3. The topics that dominate the headlines even in the microcosm I inhabit have changed. I was blogging a lot five years ago about private equity, and there was a lot of TU commentary about it. That has all gone rather quiet, at least in the UK. Instead we've seen a much greater focus on reforming the financial sector, as opposed to battling bits of it.
4. I can't write as well as I used to, which is largely because I don't have the same time to commit to the blog. This is massively outweighed by the reason I can't spend as much time on blogging these days, who has just turned four! In retrospect I am very glad I didn't stop blogging a couple of years back & I'm grateful to people for encouraging me to stick with it.
5. On the crisis, the big point I draw from it is that a big dividing line in politics, including within the Left, is how significant it is. I tend to the view that, while it's still too early to tell where we are heading, it is very clear that it has hollowed out a lot of the intellectual architecture around markets/ownership/governance etc that existed in 2007. Some things are still left standing that I think are basically facades, and could fall if subjected to a proper push. In addition, because of the confusion over what actually works, I think ideas that have until recently seemed untouchable or unthinkable are back in play.
On the same point, I think that there is corresponding legitimacy crisis for some parts of society. Banks are the most obvious example, but there are others. I have worked in a policy environment where certain organisations' views have been given a greater weight than others because of who they notionally represent, and thus how important they are within a given sector. But in the same way they have until recently been given greater weight, they could be given lesser weight in future. For example, there is no reason why policymakers should necessarily give the views of investor trade bodies more weight than those of trade unions when thinking about governance issues.
6. Finally a couple of (hopeful) predictions for the years ahead. I hope we are beginning to see a rethinking of the value of performance-related pay. I have been expecting this for a few years now, and we're starting to see a few signs that disillusionment is setting in. I don't underestimate how much of a shift this will be, since it's been an article of faith in mainstream corp gov for two decades that you need to use pay to control executive behaviour.
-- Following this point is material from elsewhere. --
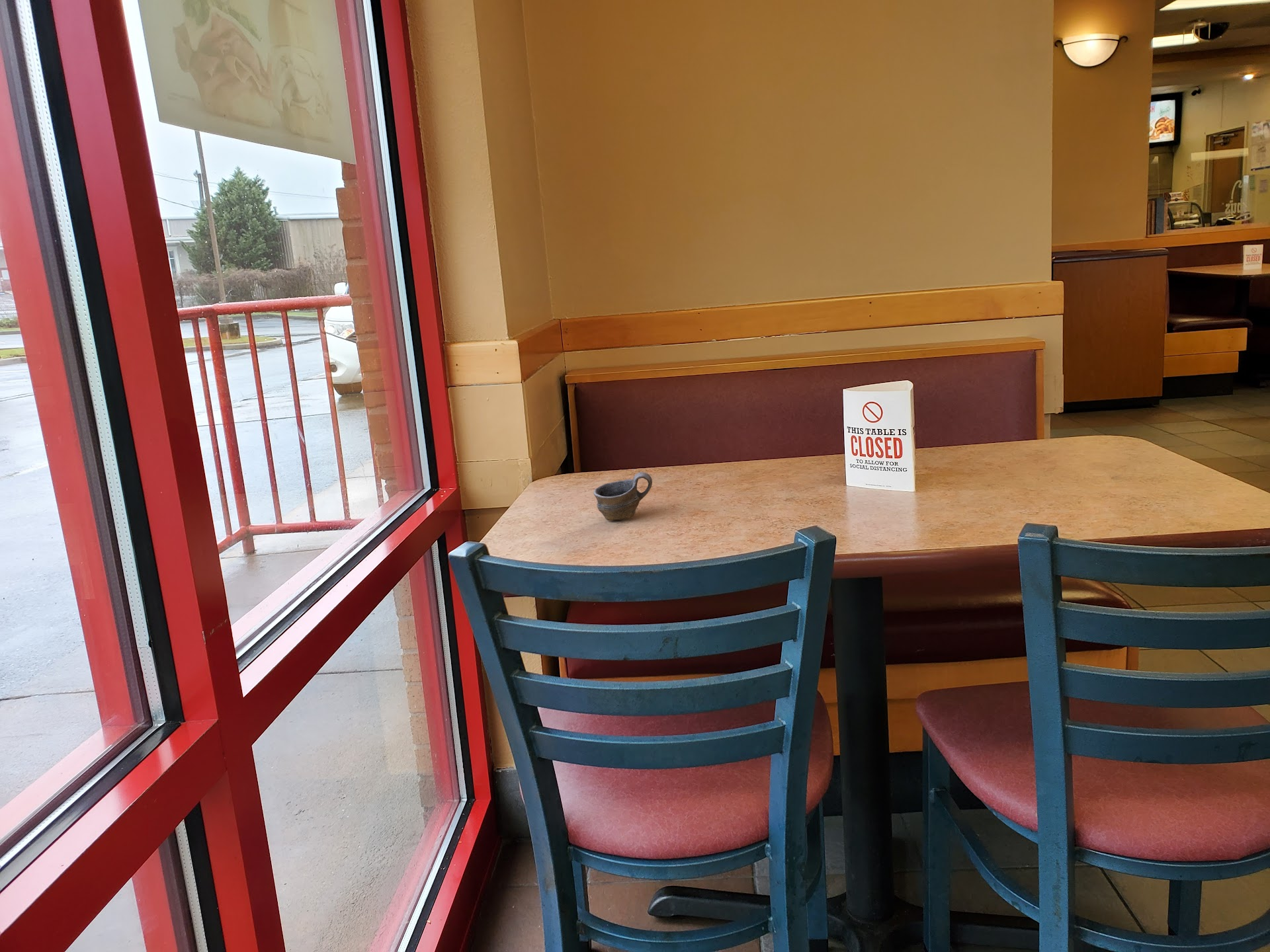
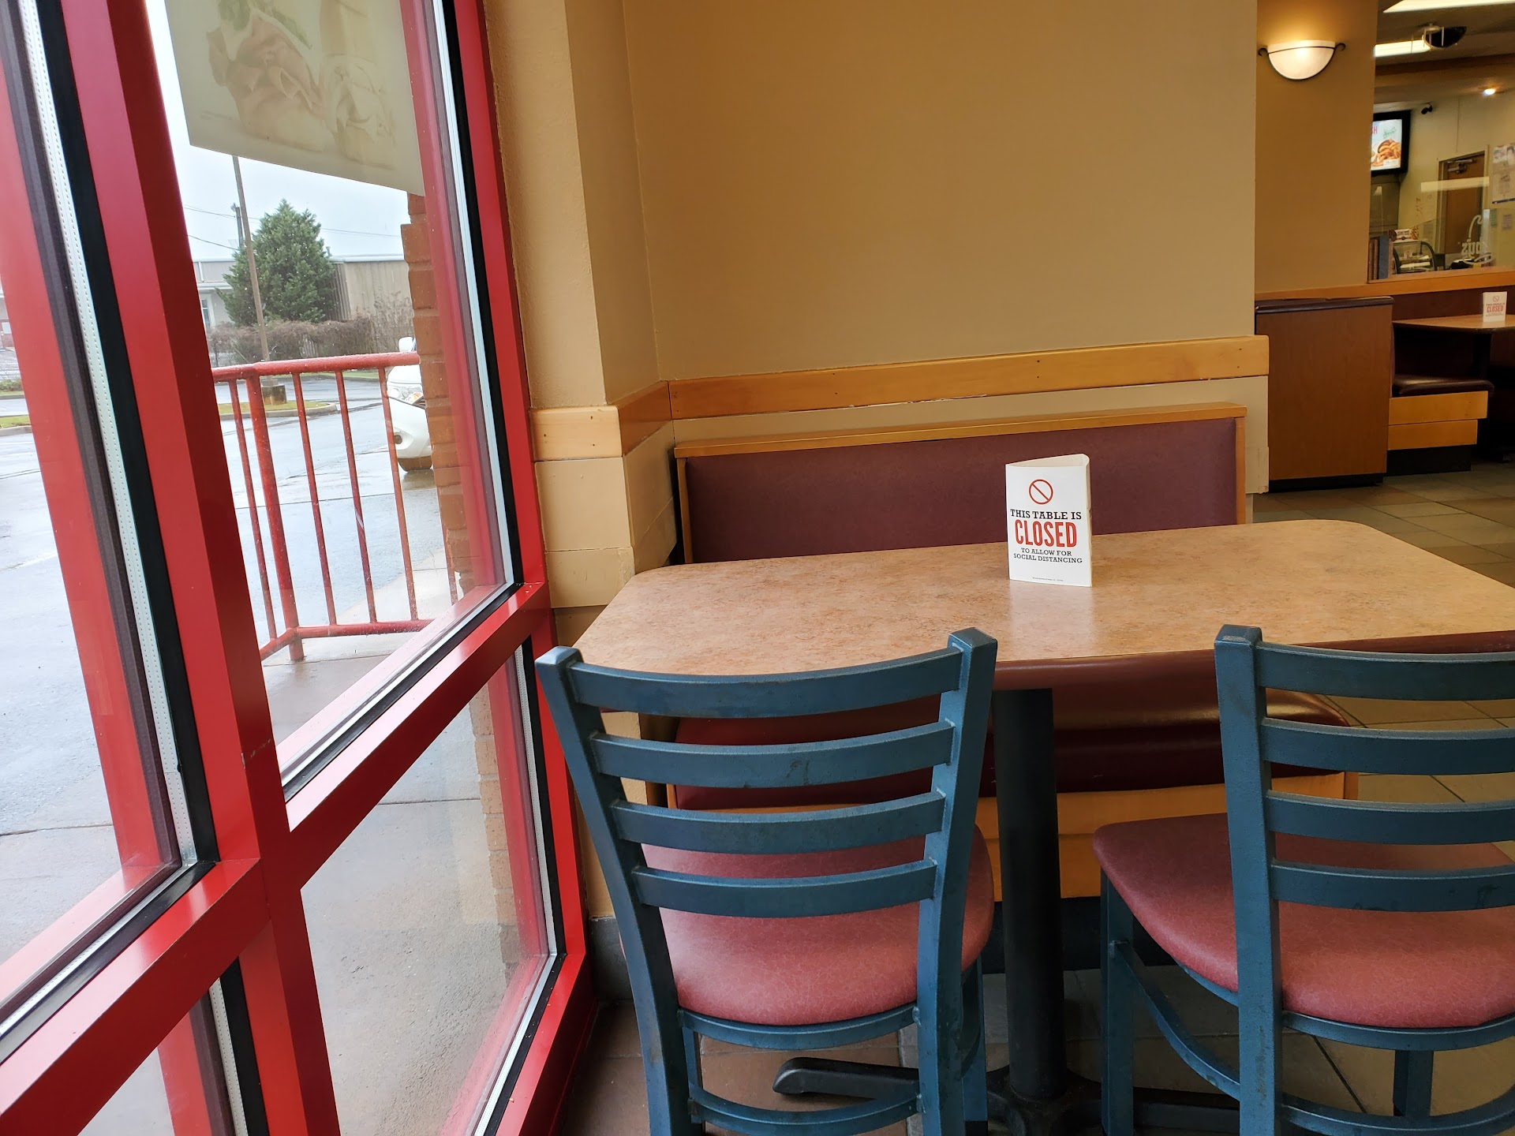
- cup [593,471,653,521]
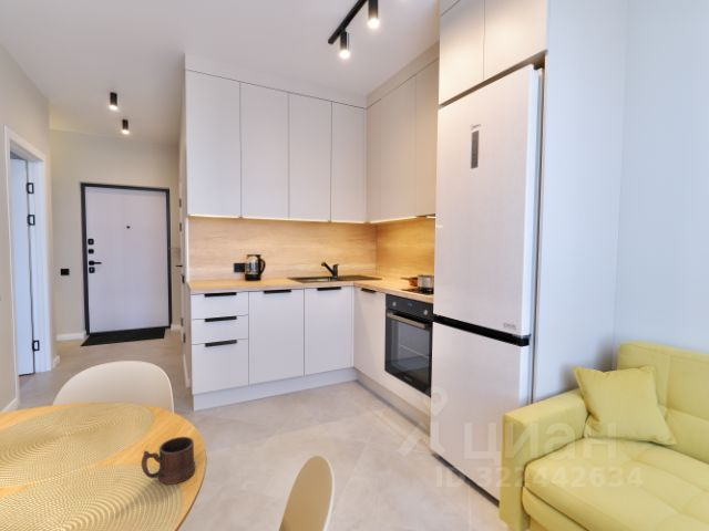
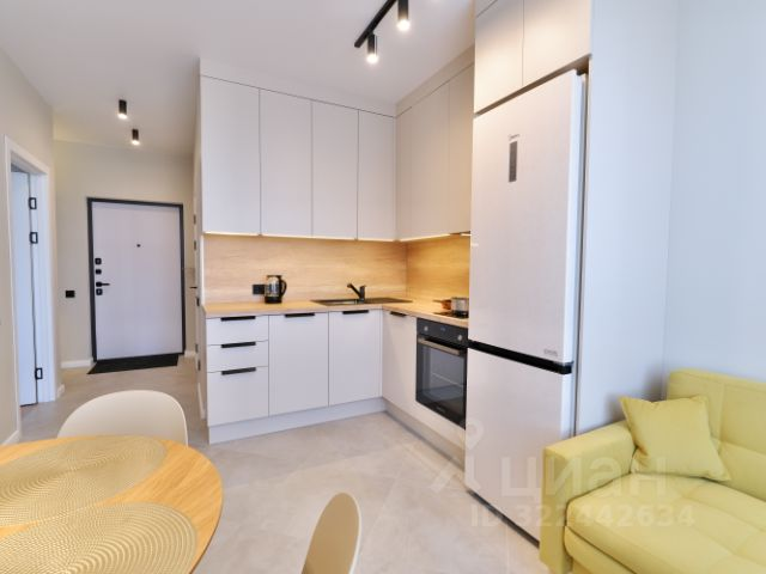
- mug [141,436,196,486]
But if a more behaviourally-informed approach to corp gov develops I don't see how we can ignore the evidence that performance-related pay isn't suited to either complex tasks, or long-term ones.
Secondly, I think we are seeing the first signs that a concerted push on the Left for a greater employee role in governance is on the cards. I put my hands up and admit this is not something I immediately expected as the crisis hit, but that goes to show you how existing 'common sense' in corp gov as been discredited and, as such, others have been given space to develop. As I've blogged recently, there's a lot of talk now on the 'thinky' bit of the Left. If we want to see this develop we need to start getting a practical programme together.